(Beginning of Dataset excerpts)
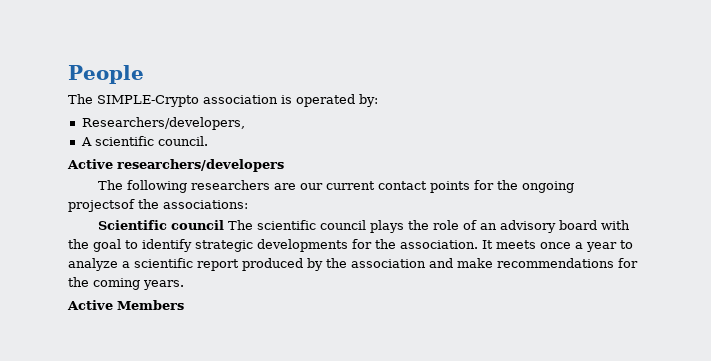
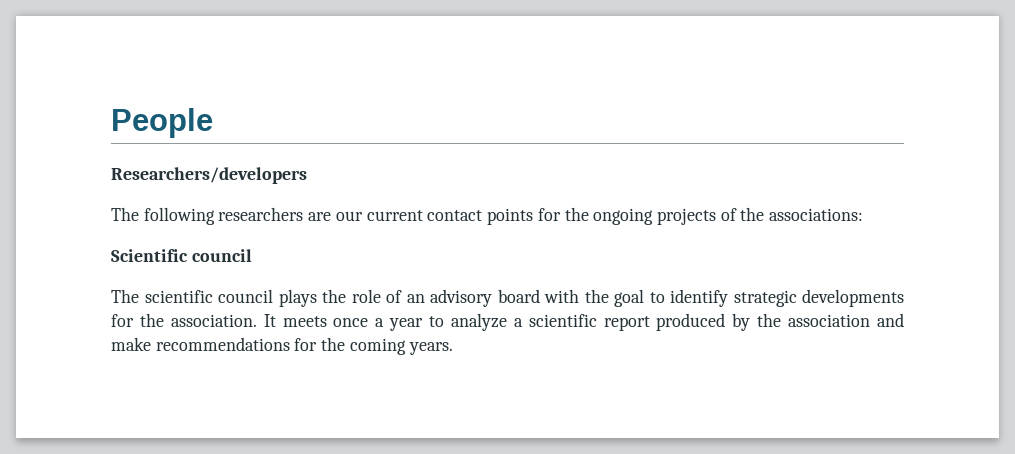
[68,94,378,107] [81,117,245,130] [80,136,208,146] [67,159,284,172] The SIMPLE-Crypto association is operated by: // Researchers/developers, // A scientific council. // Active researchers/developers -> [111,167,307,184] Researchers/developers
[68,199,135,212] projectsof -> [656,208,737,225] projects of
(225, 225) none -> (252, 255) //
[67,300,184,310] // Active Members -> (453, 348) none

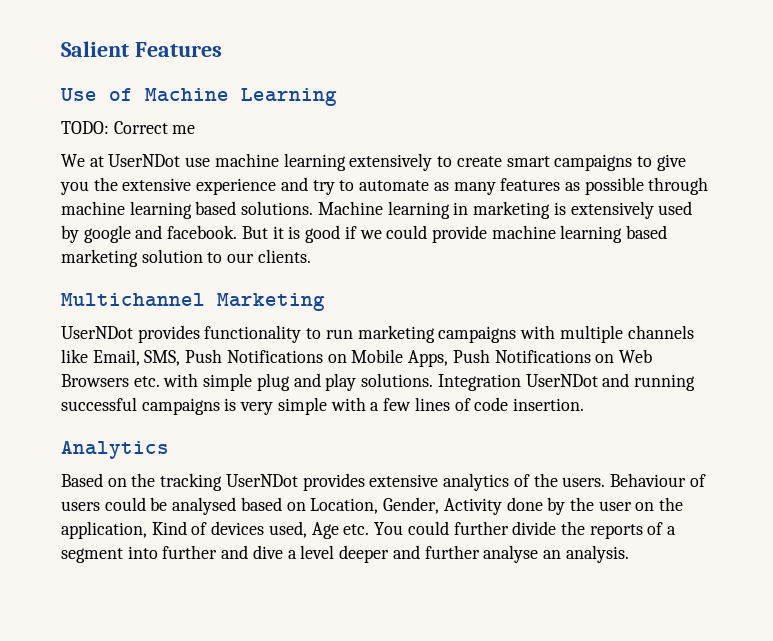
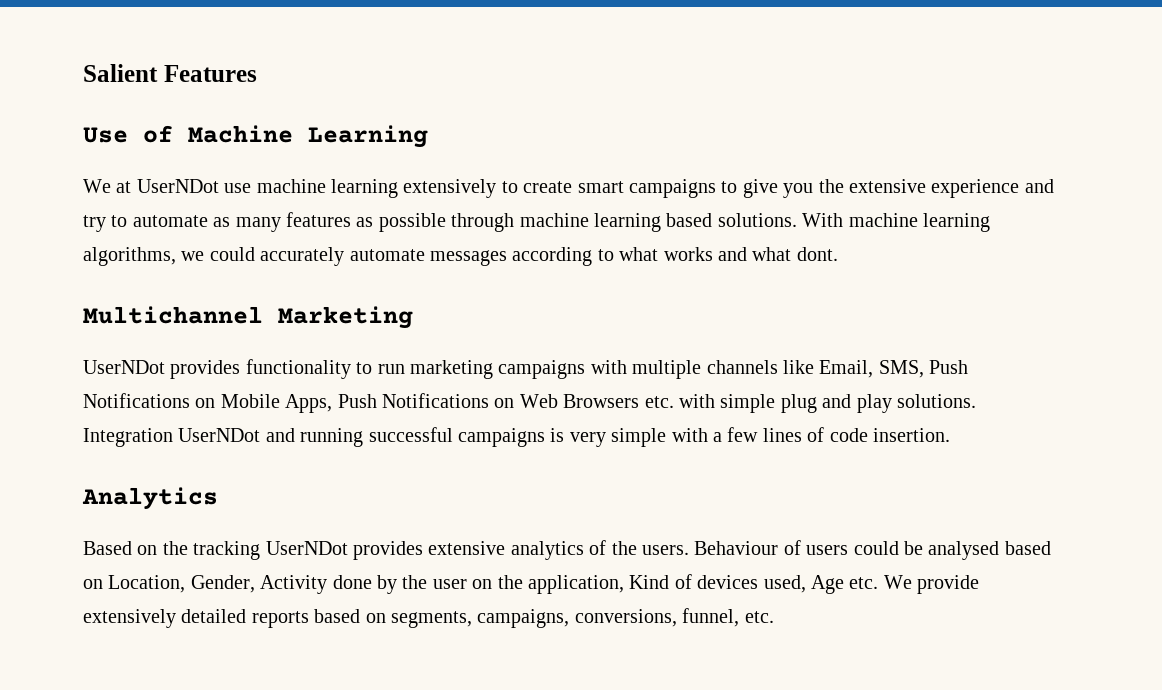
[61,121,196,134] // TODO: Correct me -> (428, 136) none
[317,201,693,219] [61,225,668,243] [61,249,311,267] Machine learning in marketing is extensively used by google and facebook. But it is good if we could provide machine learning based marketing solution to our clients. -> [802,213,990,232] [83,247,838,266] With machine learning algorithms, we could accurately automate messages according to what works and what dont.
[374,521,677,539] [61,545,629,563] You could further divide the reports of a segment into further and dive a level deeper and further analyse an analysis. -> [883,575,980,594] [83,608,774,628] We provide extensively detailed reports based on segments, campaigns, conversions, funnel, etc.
(End of Dataset excerpts)
Take the lines above from the top of the records through the one with "[61,121,196,134] // TODO: Correct" and repeat them exactly, without any pictures.

[68,94,378,107] [81,117,245,130] [80,136,208,146] [67,159,284,172] The SIMPLE-Crypto association is operated by: // Researchers/developers, // A scientific council. // Active researchers/developers -> [111,167,307,184] Researchers/developers
[68,199,135,212] projectsof -> [656,208,737,225] projects of
(225, 225) none -> (252, 255) //
[67,300,184,310] // Active Members -> (453, 348) none

[61,121,196,134] // TODO: Correct me -> (428, 136) none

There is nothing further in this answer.